Comprehensive Summary
In this study, researchers conducted a rapid review evaluating the use of Multimodal Large Language Models (MLLMs) in healthcare. Major databases were searched for articles published in 2022 and later, and 39 met the final inclusion criteria. Data were extracted into 3 categories: study characteristics, MLLM characteristics, and applications of MLLMs in healthcare, with deeper analysis on prompting strategies, model performance, and model deployment readiness. Most studies were published from North America or Asia, and 77% were published in 2024 Overall, 44% studies developed hybrid MLLMs, 28% evaluated models in clinical settings, 21% compared different MLLMs, and 7% built new frameworks on top of preexisting models. Additionally 49% of these studies focused on image-to-text outputs, such as x-rays, MRIs, or CT scans. 49% also reported that the use of specialised prompts improved output accuracy.
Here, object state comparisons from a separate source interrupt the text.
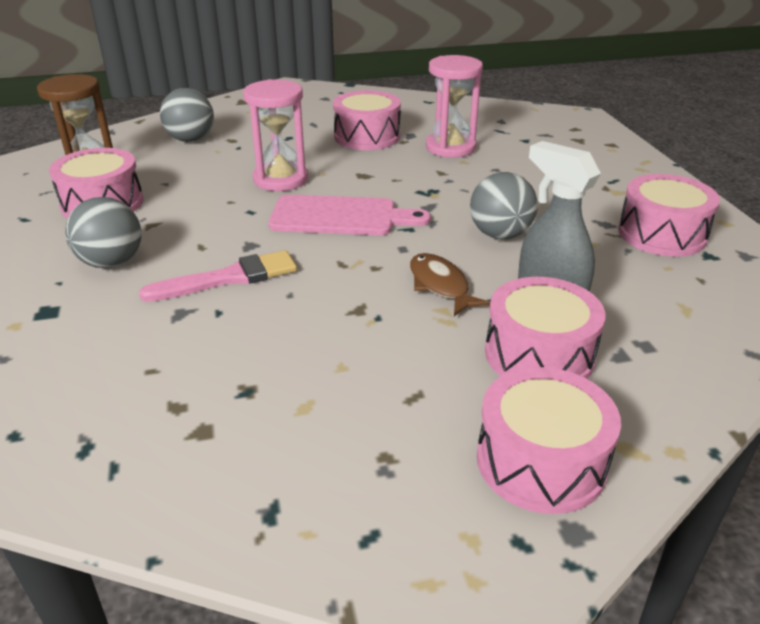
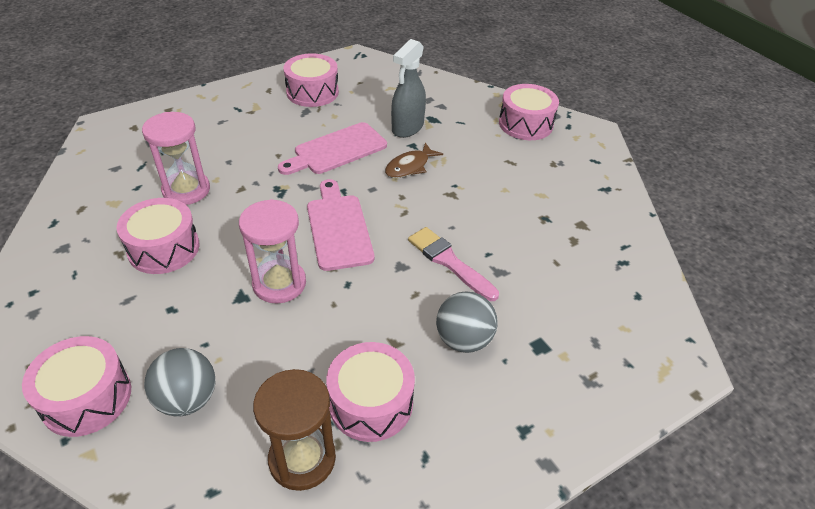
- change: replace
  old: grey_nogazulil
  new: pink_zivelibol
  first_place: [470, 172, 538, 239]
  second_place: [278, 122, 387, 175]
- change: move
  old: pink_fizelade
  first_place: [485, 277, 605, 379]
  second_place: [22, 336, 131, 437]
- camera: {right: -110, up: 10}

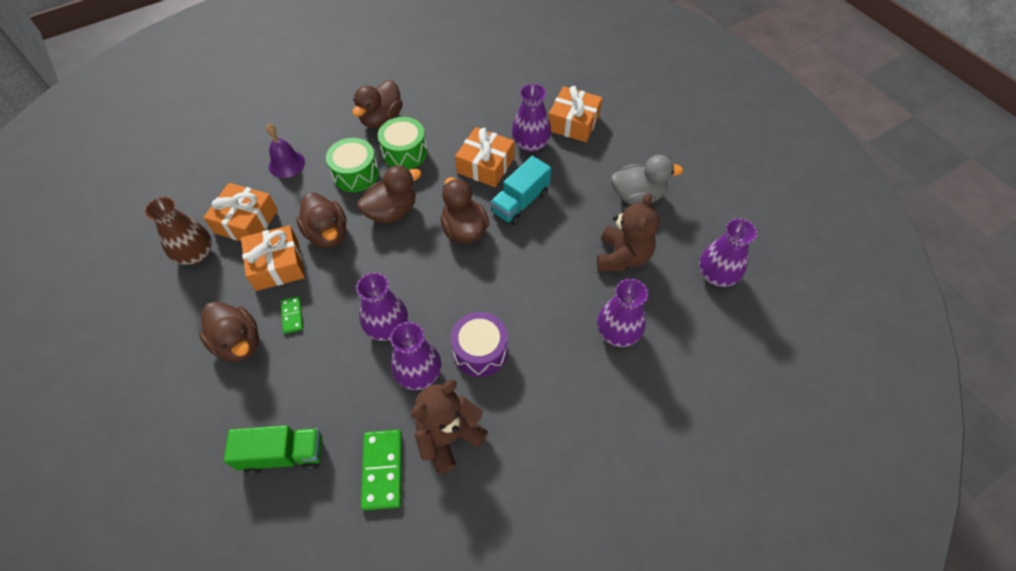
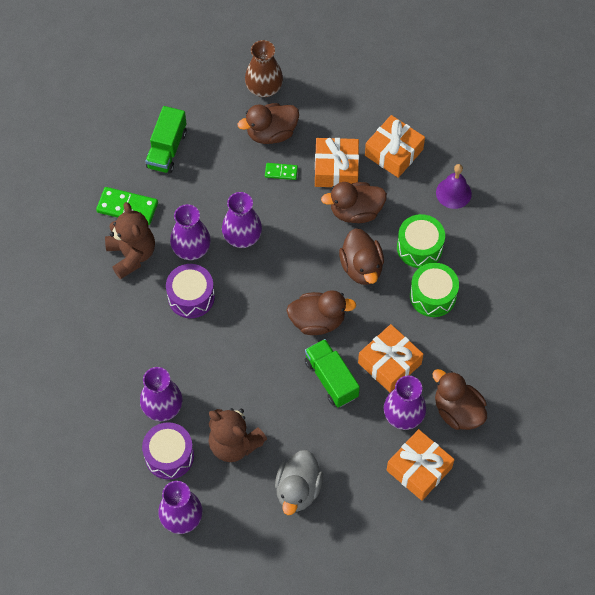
- change: move
  old: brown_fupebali
  first_place: [144, 196, 212, 265]
  second_place: [245, 40, 283, 97]
- change: move
  old: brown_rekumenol
  first_place: [352, 80, 403, 128]
  second_place: [432, 369, 487, 430]
- change: recolor
  old: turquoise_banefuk
  new: green_banefuk
  first_place: [490, 156, 551, 225]
  second_place: [305, 339, 360, 407]
- change: insert
  new: purple_fizelade
  second_place: [142, 422, 194, 479]
- camera: {right: 110, up: 5}

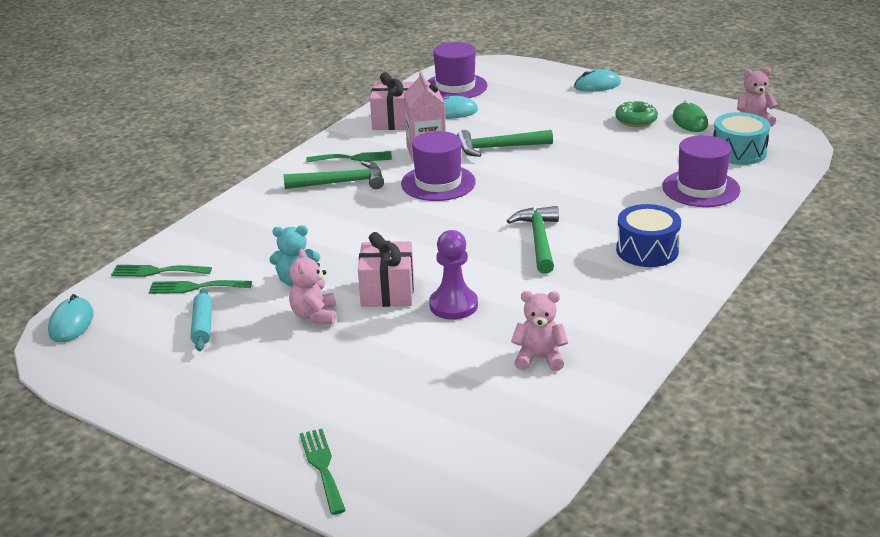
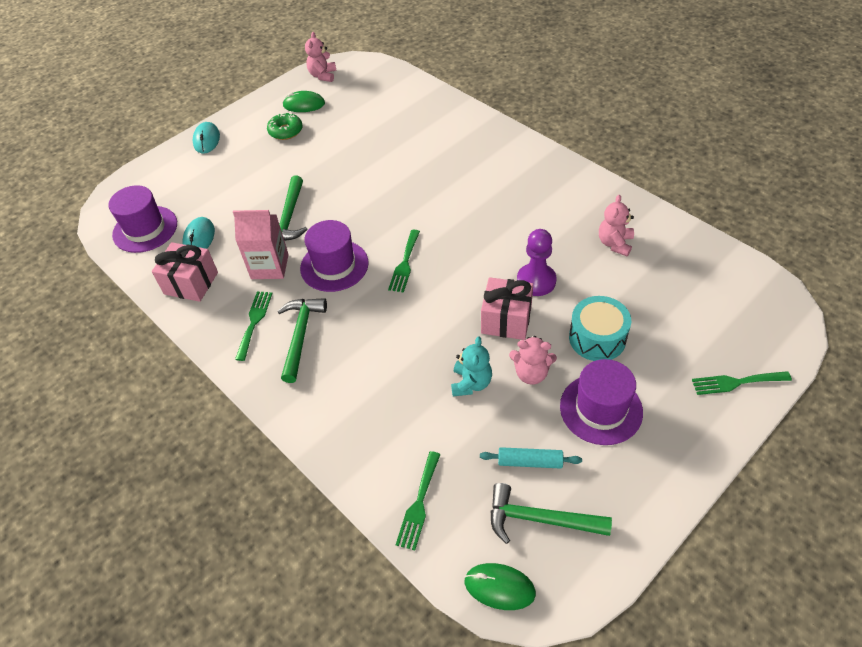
- change: recolor
  old:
Despite finding common themes, this review highlighted the lack of consistency in evaluation metrics, revealing the need for standard evaluation protocols to assess the accuracy and readiness of MLLMs in the medical field.
Outcomes and Implications
The expanded use of MLLMs in healthcare has potential to greatly improve efficiency in clinical practice. These models can support physicians in clinical decision-making, diagnoses, and streamlining routine tasks. This will ultimately provide more accurate diagnostics and possibly personalized treatment strategies. MLLMs may also benefit patients by providing clear and accessible explanations of medical conditions through image-to-text outputs. However, the lack of standard evaluation protocols limits the ability to compare results from different studies and assess real-world readiness. Further research in areas such as safety, protocol alignment, and clinical integration is needed before MLLMs become a regular tool to improve the healthcare field.